The Bamboo Creek deposit is situated in a bedding-parallel, brittle-ductile shear zone (the Bamboo Creek shear zone) within a komatiite sequence. The laminated quartz-carbonate gold lodes occur in carbonate-altered boudins within the Bamboo Creek shear zone and are associated with early sinistral, northeast-up deformation in the shear zone, whereas dextral reactivation of the zone postdates gold deposition. Gold-related alteration zones reflect an increase in XCO2 toward the mineralized zone. Variations in original host-rock composition give rise to asymmetric alteration zoning, with a fuchsite-carbonate zone in the more Mg- and Cr-rich cumulate-textured footwall and a chlorite-quartz zone in the more aluminous spinifex-textured hanging wall. The alteration envelope is enriched in Na2O, K2O, Rb, Pb, As, and Sb. Whereas pyrite and minor chalcopyrite occur in all alteration zones, tetrahedrite, galena, and sphalerite are strongly associated with gold in the lodes. The alteration and metal enrichment of the Bamboo Creek gold deposit are indistinguishable from those of other orogenic (mesothermal) lode gold deposits in Archean terranes. Carbonate
13C(PDB) and
18O(SMOW) isotope signatures are consistent throughout the alteration envelope at 0.2 ± 0.6 and 14.6 ± 0.6 per mil, respectively. The
13C value, in particular, is higher than typical values for orogenic gold deposits, implying interaction of auriferous fluids with preexisting marine carbonates that formed during an early sea-floor alteration event. The temperature of deposition, estimated from chlorite thermometry and alteration assemblages, is about 250°C, which is within the lower part of the range for orogenic gold deposits.

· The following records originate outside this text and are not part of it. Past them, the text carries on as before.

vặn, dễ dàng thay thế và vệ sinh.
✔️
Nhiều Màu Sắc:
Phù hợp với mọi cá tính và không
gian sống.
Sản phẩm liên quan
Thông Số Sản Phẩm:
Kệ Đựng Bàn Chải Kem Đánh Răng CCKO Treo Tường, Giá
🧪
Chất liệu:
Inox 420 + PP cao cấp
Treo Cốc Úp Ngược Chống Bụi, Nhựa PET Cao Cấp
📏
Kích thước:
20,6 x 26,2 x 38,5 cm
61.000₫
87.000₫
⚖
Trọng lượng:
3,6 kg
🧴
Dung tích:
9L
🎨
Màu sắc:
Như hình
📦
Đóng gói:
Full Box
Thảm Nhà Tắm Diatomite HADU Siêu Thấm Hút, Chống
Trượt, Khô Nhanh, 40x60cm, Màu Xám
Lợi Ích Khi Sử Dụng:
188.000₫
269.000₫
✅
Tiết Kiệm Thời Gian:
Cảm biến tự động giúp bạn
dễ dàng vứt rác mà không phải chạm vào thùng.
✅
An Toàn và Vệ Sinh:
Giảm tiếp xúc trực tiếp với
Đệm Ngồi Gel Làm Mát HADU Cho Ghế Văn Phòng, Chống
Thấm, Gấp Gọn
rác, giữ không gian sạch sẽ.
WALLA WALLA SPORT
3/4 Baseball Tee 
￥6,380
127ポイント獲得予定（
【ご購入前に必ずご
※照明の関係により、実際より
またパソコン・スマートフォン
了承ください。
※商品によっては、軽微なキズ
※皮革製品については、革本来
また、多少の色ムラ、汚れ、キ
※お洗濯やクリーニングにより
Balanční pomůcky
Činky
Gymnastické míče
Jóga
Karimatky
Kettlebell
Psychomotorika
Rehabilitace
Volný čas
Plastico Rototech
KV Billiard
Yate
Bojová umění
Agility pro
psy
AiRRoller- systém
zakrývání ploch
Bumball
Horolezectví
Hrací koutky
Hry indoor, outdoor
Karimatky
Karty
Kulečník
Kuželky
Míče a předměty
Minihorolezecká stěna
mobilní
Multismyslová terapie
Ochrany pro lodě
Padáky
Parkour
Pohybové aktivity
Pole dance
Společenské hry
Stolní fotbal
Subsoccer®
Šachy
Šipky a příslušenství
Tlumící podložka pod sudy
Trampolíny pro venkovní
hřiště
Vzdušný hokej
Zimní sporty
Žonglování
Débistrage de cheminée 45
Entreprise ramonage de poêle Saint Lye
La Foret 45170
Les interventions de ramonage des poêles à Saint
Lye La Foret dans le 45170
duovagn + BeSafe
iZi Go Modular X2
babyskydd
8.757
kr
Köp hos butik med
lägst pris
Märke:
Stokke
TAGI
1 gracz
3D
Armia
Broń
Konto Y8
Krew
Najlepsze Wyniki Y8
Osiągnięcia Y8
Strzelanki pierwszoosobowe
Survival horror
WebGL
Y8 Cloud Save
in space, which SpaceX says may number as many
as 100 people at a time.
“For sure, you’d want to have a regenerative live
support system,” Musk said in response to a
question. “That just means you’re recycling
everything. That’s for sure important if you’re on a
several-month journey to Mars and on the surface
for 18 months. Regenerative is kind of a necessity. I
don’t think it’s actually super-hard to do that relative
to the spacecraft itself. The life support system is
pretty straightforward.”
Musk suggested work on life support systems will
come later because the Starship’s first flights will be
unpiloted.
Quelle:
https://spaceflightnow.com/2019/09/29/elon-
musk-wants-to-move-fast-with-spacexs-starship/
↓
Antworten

Lead-lead model ages for galena, together with the relationships between the Bamboo Creek shear zone and dated granites, indicate a relatively early age of gold deposition of ca. 3400 Ma. Correlation of structures associated with gold deposition and regional structural phases shows that gold deposition was most likely related to an extensional tectonic phase. The early timing and association with extension is unlike the tectonic setting of other Archean gold deposits, which tend to form during the final, compressional or strike-slip stages of orogenesis. The Bamboo Creek gold mineralization may have been related to an Early Archean lower crustal delamination event. This may explain the anomalous timing and the low gold endowment of the Pilbara relative to Late Archean greenstones.